SOURCE DATA:
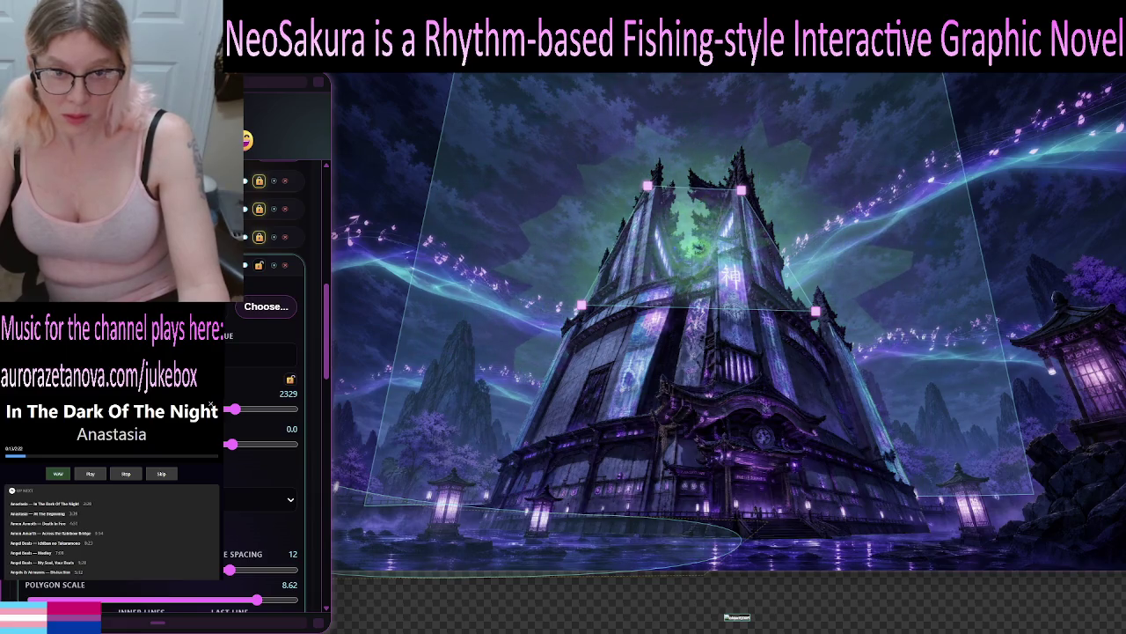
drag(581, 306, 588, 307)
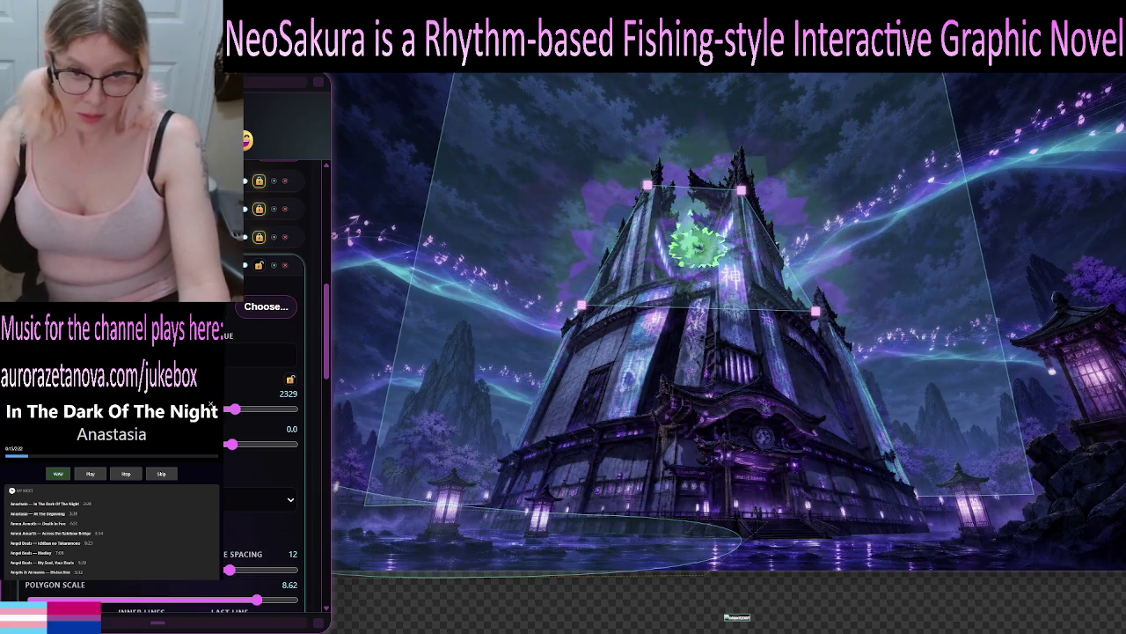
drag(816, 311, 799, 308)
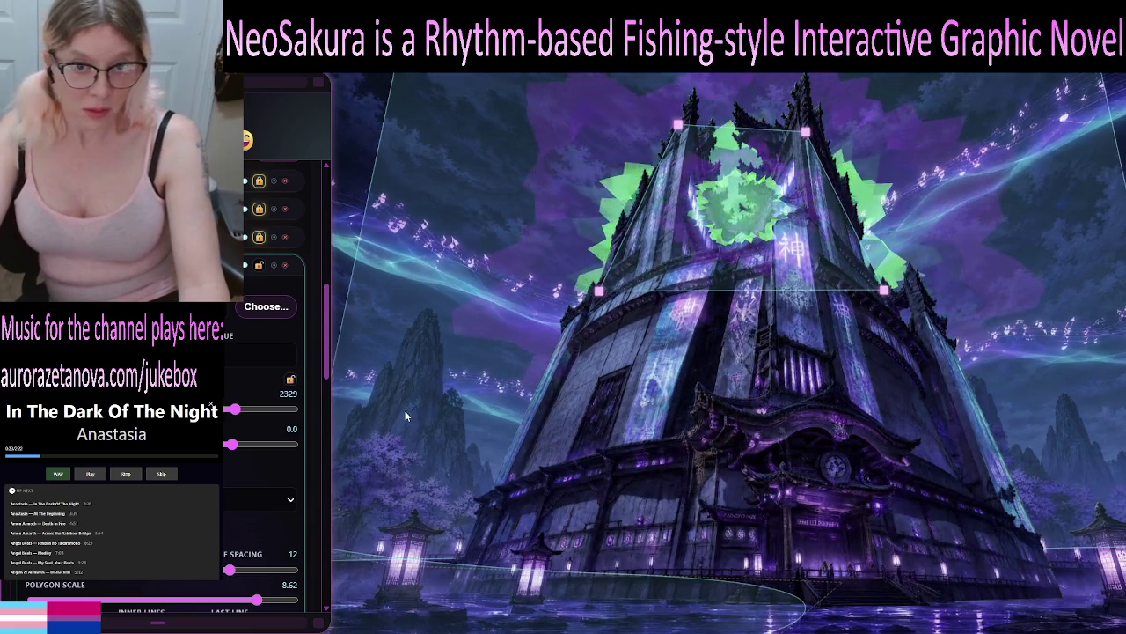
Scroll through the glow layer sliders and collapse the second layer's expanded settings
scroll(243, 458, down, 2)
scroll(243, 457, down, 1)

WHAT THE TASK REQUIRES: Count up the lines in the preceding data that include the word "drag"; respond with the number only.

COMPLETED EXERCISE: 2